» **Entries shown**:
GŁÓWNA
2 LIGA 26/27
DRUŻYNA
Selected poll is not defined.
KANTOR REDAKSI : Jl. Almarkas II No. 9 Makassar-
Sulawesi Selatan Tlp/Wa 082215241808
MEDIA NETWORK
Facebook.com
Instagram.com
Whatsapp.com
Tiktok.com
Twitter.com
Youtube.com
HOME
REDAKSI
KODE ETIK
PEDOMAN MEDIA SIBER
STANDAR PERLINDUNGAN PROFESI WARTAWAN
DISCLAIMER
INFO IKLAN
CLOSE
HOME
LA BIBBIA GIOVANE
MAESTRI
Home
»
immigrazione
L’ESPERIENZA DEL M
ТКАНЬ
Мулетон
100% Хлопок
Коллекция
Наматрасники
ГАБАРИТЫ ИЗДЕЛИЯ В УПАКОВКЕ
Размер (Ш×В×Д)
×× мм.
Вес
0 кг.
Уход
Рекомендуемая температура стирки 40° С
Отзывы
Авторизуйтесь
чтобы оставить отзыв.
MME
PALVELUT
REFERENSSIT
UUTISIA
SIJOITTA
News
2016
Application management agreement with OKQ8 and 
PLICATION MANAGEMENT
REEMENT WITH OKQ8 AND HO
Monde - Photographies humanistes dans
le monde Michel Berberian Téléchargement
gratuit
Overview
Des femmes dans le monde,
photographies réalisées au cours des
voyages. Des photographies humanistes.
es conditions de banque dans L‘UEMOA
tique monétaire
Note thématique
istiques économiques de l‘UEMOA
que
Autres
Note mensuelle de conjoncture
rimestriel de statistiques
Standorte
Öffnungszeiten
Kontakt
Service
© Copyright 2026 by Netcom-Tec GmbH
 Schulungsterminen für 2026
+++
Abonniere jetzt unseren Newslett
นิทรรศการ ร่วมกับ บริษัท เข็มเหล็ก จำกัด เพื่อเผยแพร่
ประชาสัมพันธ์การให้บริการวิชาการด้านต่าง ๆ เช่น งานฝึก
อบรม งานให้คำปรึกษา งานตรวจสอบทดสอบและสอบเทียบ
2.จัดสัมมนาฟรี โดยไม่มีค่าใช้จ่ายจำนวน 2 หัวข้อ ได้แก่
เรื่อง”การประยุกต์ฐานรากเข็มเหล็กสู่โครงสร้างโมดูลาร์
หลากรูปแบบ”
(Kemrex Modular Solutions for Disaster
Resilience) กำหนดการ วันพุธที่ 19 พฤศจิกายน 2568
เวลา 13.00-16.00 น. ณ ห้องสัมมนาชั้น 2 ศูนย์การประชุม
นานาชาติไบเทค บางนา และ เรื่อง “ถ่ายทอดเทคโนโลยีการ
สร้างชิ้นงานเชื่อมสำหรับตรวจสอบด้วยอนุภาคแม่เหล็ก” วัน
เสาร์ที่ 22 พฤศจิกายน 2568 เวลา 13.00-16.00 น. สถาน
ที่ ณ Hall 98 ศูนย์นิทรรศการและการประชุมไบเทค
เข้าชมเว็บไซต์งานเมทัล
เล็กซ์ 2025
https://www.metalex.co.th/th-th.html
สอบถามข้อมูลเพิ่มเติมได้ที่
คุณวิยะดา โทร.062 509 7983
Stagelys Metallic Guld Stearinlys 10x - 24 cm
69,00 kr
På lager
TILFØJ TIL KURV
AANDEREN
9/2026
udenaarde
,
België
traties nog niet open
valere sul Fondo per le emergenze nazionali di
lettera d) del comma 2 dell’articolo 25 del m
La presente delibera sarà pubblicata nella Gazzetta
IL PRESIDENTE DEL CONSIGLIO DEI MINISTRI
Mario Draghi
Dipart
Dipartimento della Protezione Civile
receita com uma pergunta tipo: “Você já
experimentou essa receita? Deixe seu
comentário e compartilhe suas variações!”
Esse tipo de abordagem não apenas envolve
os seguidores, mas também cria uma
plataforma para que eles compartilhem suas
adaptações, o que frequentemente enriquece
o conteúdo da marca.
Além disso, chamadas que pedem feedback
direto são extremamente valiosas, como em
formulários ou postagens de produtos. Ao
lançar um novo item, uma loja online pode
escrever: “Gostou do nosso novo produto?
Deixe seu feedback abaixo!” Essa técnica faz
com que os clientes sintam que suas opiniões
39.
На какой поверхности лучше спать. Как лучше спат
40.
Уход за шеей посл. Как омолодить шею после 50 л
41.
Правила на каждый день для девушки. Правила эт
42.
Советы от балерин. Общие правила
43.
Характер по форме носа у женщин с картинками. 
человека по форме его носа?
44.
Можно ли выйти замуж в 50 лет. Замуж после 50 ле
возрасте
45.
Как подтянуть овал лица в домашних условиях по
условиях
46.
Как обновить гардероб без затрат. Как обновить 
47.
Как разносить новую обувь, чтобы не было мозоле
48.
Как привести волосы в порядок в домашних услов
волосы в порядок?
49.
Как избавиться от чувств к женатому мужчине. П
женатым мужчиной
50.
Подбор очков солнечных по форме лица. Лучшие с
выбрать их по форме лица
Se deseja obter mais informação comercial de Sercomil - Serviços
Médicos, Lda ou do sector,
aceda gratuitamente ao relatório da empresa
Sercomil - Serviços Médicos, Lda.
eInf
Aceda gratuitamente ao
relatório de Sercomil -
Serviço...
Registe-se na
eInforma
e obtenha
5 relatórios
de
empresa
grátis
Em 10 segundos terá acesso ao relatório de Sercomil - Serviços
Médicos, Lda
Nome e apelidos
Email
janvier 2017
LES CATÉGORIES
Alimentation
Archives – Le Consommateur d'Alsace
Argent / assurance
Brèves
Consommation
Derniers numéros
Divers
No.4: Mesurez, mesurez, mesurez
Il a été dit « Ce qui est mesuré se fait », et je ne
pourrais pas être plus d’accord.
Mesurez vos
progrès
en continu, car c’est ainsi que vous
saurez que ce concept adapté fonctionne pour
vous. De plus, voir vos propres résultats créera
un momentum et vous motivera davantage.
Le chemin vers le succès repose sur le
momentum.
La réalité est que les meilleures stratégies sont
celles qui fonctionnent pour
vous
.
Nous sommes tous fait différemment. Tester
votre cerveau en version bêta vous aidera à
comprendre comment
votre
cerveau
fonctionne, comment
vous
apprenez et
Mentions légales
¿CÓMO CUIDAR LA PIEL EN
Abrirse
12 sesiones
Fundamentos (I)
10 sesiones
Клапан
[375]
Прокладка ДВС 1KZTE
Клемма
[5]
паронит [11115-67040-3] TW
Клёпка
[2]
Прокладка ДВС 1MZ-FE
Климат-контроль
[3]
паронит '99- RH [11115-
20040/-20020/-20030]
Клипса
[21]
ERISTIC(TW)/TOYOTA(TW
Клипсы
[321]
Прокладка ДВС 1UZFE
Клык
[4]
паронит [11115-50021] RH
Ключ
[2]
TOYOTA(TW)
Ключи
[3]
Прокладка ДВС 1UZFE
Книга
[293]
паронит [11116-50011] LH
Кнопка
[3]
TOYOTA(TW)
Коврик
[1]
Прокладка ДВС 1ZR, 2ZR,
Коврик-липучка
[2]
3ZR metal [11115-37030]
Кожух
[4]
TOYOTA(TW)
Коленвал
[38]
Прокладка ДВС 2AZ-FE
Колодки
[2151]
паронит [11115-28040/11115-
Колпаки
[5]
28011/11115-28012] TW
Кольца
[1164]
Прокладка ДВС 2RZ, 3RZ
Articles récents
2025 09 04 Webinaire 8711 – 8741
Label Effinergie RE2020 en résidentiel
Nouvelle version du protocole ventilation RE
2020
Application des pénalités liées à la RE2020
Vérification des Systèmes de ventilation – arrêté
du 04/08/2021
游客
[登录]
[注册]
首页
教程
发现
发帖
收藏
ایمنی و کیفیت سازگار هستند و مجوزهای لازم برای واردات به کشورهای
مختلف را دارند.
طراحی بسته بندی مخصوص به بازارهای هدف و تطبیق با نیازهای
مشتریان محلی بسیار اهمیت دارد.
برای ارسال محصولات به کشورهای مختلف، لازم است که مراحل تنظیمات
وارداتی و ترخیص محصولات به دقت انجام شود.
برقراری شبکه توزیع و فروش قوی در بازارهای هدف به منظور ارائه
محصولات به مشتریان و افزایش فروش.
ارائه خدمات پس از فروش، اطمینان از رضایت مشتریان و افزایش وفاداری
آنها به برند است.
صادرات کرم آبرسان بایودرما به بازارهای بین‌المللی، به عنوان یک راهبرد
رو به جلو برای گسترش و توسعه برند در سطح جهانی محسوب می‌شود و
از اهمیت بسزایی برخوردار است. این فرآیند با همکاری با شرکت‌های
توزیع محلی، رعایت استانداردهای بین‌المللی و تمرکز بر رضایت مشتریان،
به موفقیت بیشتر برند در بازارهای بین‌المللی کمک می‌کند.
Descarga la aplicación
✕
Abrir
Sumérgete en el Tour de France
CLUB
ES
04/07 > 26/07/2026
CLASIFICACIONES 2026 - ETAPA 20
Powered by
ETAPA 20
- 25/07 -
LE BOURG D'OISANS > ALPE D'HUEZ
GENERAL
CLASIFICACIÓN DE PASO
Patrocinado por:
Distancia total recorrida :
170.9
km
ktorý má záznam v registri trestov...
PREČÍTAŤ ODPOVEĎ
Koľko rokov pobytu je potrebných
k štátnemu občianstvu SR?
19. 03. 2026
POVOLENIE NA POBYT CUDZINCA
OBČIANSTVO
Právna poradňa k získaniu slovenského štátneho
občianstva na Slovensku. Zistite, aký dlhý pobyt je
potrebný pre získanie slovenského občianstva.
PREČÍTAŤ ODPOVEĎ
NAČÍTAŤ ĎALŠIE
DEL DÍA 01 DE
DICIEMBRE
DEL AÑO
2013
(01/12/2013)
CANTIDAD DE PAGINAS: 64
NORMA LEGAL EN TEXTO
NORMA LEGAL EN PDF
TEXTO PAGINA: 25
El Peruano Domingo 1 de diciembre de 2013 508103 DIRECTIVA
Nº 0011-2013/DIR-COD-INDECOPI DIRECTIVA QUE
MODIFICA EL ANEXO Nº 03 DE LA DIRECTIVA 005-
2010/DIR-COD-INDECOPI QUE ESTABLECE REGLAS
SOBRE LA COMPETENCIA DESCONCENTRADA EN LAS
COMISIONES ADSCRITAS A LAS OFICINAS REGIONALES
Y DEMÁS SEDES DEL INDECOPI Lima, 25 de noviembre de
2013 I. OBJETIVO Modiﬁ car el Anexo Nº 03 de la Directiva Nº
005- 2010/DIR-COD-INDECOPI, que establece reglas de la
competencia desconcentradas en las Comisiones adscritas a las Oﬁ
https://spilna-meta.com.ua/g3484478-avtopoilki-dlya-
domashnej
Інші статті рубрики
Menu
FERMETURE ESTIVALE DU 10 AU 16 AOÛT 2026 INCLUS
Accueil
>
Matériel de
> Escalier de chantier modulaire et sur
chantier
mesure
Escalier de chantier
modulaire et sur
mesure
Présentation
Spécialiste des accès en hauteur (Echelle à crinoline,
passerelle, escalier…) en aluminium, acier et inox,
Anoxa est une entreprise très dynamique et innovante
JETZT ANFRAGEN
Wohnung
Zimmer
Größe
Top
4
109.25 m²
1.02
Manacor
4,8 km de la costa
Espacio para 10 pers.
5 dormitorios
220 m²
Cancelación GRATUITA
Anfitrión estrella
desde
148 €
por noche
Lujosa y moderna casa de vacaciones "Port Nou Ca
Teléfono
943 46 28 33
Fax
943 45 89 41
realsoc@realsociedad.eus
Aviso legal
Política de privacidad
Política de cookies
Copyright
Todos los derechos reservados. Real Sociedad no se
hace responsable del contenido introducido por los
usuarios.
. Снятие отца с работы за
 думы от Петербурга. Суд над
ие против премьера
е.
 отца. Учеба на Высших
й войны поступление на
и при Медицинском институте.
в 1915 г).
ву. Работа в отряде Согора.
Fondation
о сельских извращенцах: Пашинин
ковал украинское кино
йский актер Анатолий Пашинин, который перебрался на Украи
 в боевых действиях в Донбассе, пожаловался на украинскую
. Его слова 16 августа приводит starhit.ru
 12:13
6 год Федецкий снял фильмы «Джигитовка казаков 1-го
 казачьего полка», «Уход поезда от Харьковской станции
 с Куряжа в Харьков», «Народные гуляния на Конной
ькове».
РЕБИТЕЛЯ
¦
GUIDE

» **Task statement**: Reproduce exactly the stretch of the material above that starts at the line with "MEDIA NETWORK" and ends at the line with "lettera d) del comma 2 dell’articolo 25 del m", both included, and nothing else.

» **Solution below**:
MEDIA NETWORK
Facebook.com
Instagram.com
Whatsapp.com
Tiktok.com
Twitter.com
Youtube.com
HOME
REDAKSI
KODE ETIK
PEDOMAN MEDIA SIBER
STANDAR PERLINDUNGAN PROFESI WARTAWAN
DISCLAIMER
INFO IKLAN
CLOSE
HOME
LA BIBBIA GIOVANE
MAESTRI
Home
»
immigrazione
L’ESPERIENZA DEL M
ТКАНЬ
Мулетон
100% Хлопок
Коллекция
Наматрасники
ГАБАРИТЫ ИЗДЕЛИЯ В УПАКОВКЕ
Размер (Ш×В×Д)
×× мм.
Вес
0 кг.
Уход
Рекомендуемая температура стирки 40° С
Отзывы
Авторизуйтесь
чтобы оставить отзыв.
MME
PALVELUT
REFERENSSIT
UUTISIA
SIJOITTA
News
2016
Application management agreement with OKQ8 and 
PLICATION MANAGEMENT
REEMENT WITH OKQ8 AND HO
Monde - Photographies humanistes dans
le monde Michel Berberian Téléchargement
gratuit
Overview
Des femmes dans le monde,
photographies réalisées au cours des
voyages. Des photographies humanistes.
es conditions de banque dans L‘UEMOA
tique monétaire
Note thématique
istiques économiques de l‘UEMOA
que
Autres
Note mensuelle de conjoncture
rimestriel de statistiques
Standorte
Öffnungszeiten
Kontakt
Service
© Copyright 2026 by Netcom-Tec GmbH
 Schulungsterminen für 2026
+++
Abonniere jetzt unseren Newslett
นิทรรศการ ร่วมกับ บริษัท เข็มเหล็ก จำกัด เพื่อเผยแพร่
ประชาสัมพันธ์การให้บริการวิชาการด้านต่าง ๆ เช่น งานฝึก
อบรม งานให้คำปรึกษา งานตรวจสอบทดสอบและสอบเทียบ
2.จัดสัมมนาฟรี โดยไม่มีค่าใช้จ่ายจำนวน 2 หัวข้อ ได้แก่
เรื่อง”การประยุกต์ฐานรากเข็มเหล็กสู่โครงสร้างโมดูลาร์
หลากรูปแบบ”
(Kemrex Modular Solutions for Disaster
Resilience) กำหนดการ วันพุธที่ 19 พฤศจิกายน 2568
เวลา 13.00-16.00 น. ณ ห้องสัมมนาชั้น 2 ศูนย์การประชุม
นานาชาติไบเทค บางนา และ เรื่อง “ถ่ายทอดเทคโนโลยีการ
สร้างชิ้นงานเชื่อมสำหรับตรวจสอบด้วยอนุภาคแม่เหล็ก” วัน
เสาร์ที่ 22 พฤศจิกายน 2568 เวลา 13.00-16.00 น. สถาน
ที่ ณ Hall 98 ศูนย์นิทรรศการและการประชุมไบเทค
เข้าชมเว็บไซต์งานเมทัล
เล็กซ์ 2025
https://www.metalex.co.th/th-th.html
สอบถามข้อมูลเพิ่มเติมได้ที่
คุณวิยะดา โทร.062 509 7983
Stagelys Metallic Guld Stearinlys 10x - 24 cm
69,00 kr
På lager
TILFØJ TIL KURV
AANDEREN
9/2026
udenaarde
,
België
traties nog niet open
valere sul Fondo per le emergenze nazionali di
lettera d) del comma 2 dell’articolo 25 del m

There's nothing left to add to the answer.